■ WORK ITEM
Please rewrite the rows below, replacing every "series" with "group" and leaving everything else unchanged. Leave the pictures out of your answer.

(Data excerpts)
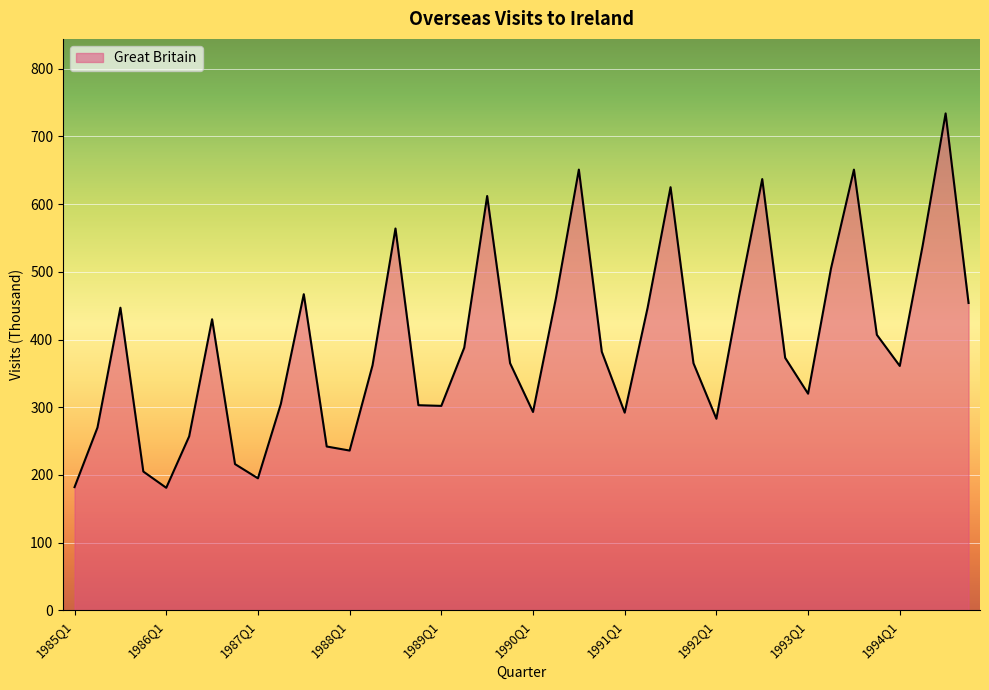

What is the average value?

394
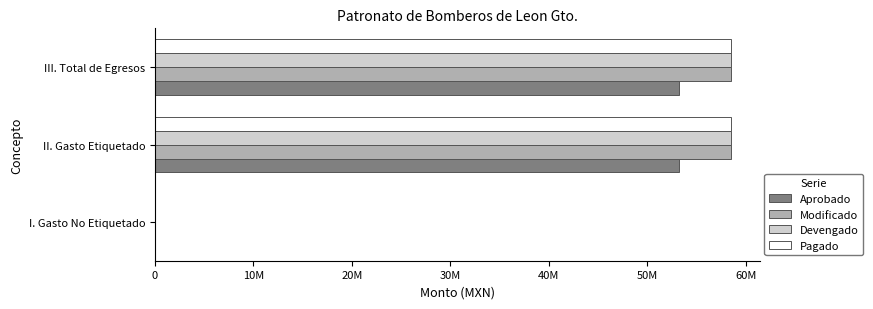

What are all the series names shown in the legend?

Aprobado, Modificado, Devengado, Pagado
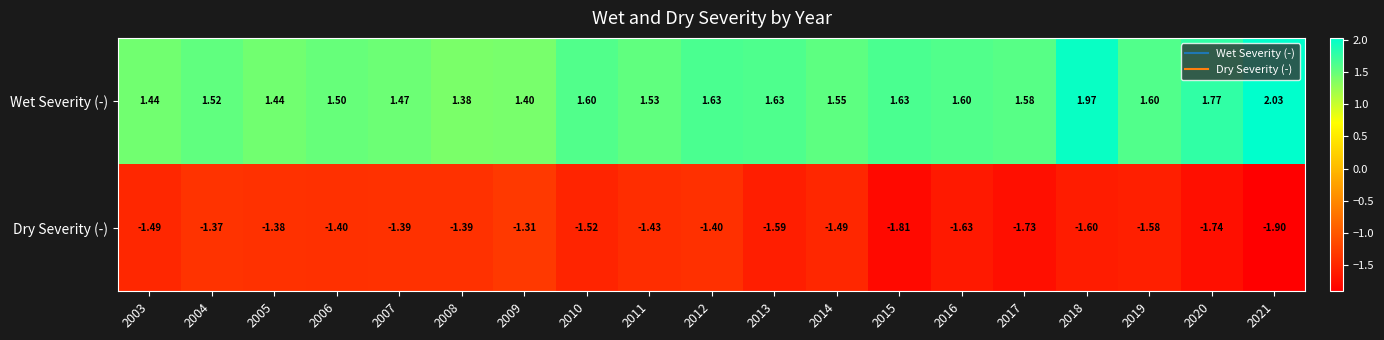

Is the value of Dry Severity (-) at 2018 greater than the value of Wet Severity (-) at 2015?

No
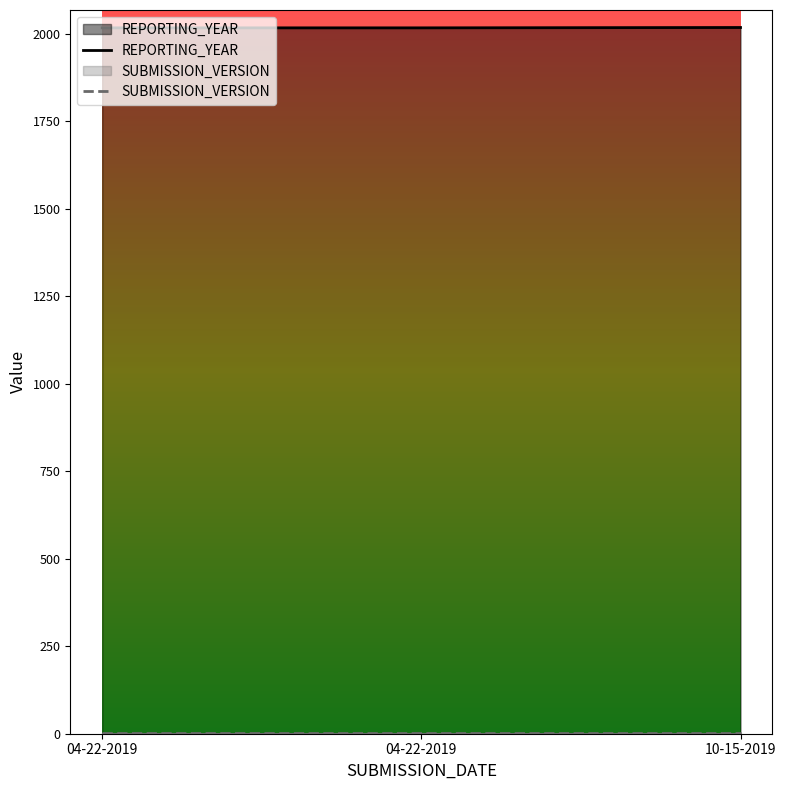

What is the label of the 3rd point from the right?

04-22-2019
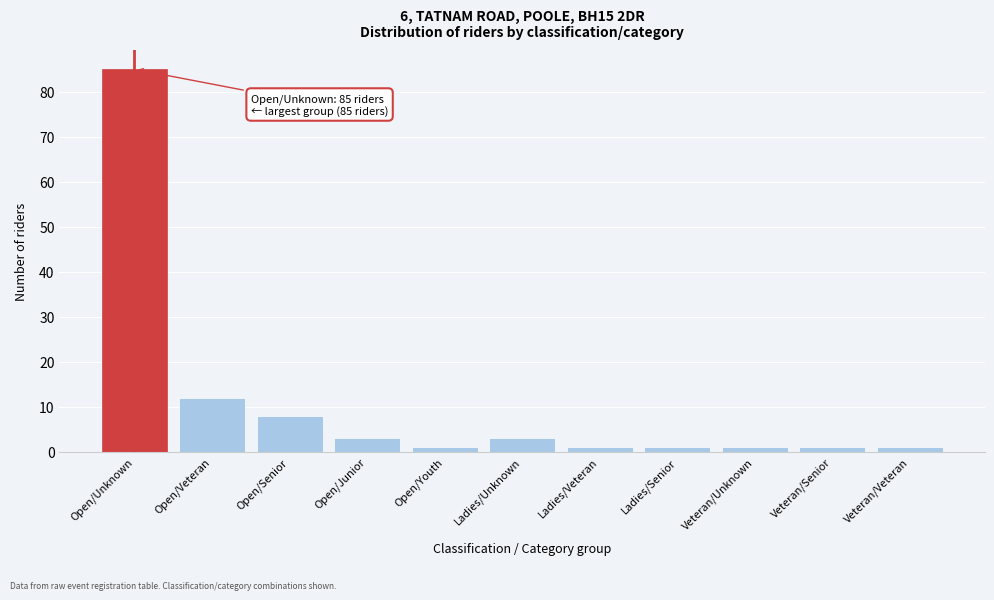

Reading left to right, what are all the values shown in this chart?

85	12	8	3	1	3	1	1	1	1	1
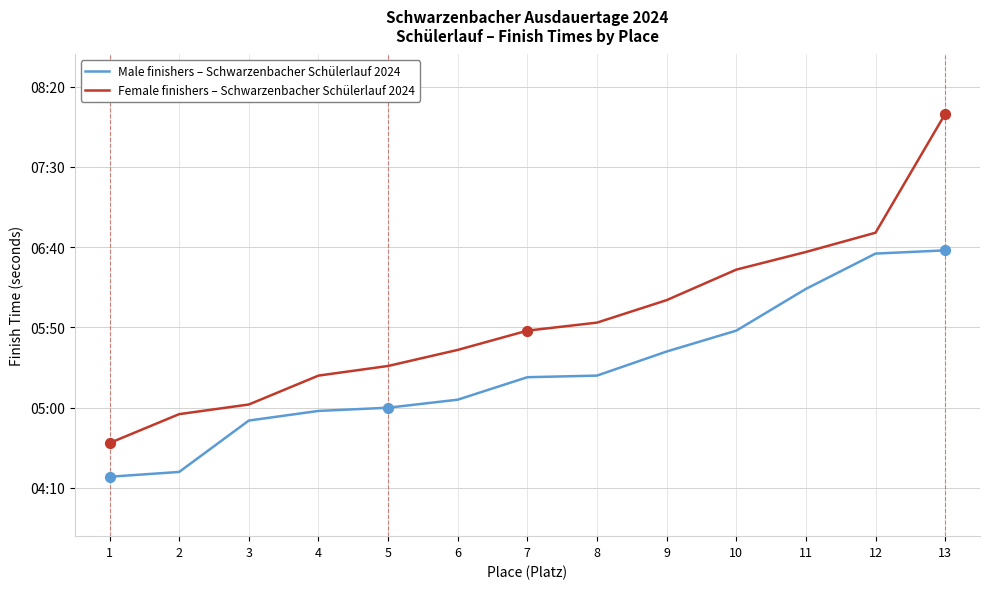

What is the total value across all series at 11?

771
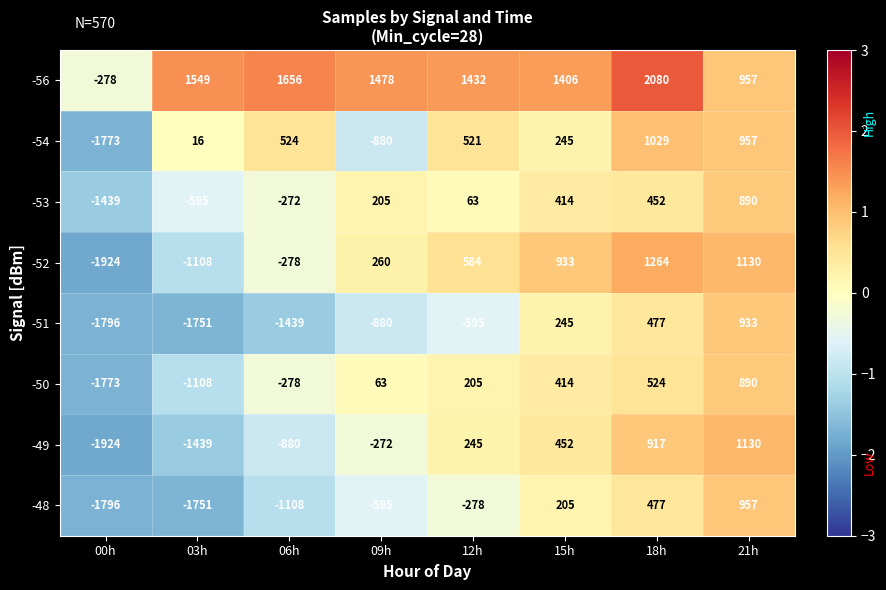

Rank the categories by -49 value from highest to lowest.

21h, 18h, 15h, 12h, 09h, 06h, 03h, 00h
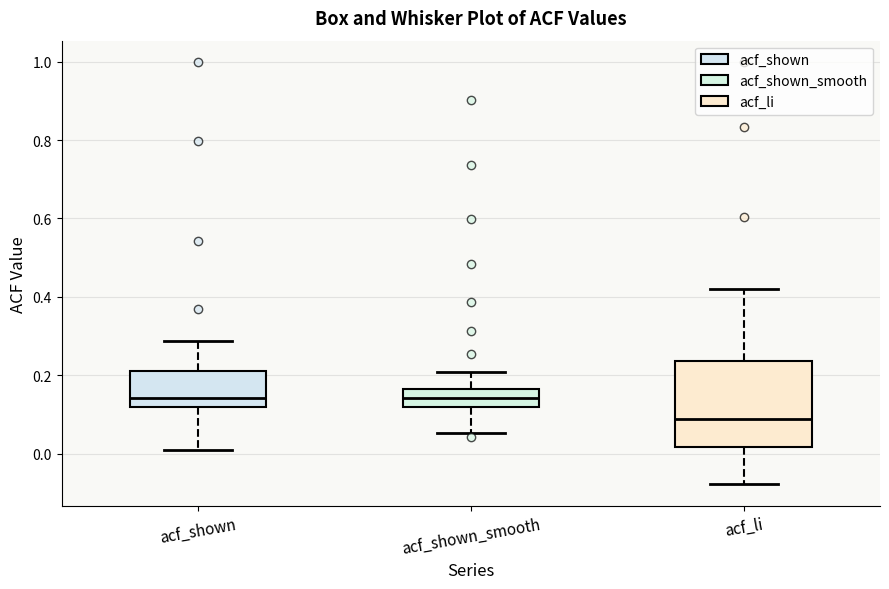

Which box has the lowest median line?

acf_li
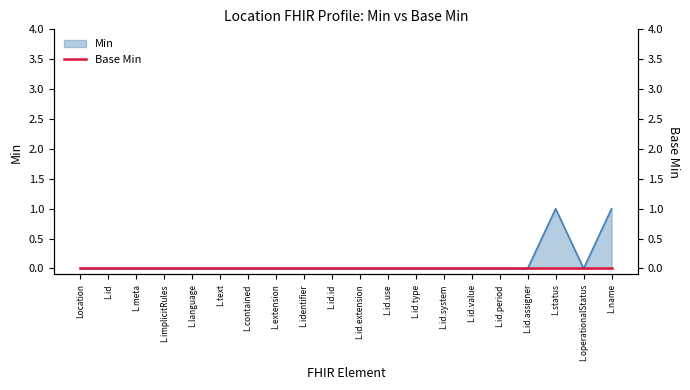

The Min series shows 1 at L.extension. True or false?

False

■ SOLVED PROBLEM
What is the average value?

394

What are all the group names shown in the legend?

Aprobado, Modificado, Devengado, Pagado

Is the value of Dry Severity (-) at 2018 greater than the value of Wet Severity (-) at 2015?

No

What is the label of the 3rd point from the right?

04-22-2019

Reading left to right, what are all the values shown in this chart?

85	12	8	3	1	3	1	1	1	1	1

What is the total value across all group at 11?

771

Rank the categories by -49 value from highest to lowest.

21h, 18h, 15h, 12h, 09h, 06h, 03h, 00h

Which box has the lowest median line?

acf_li

The Min group shows 1 at L.extension. True or false?

False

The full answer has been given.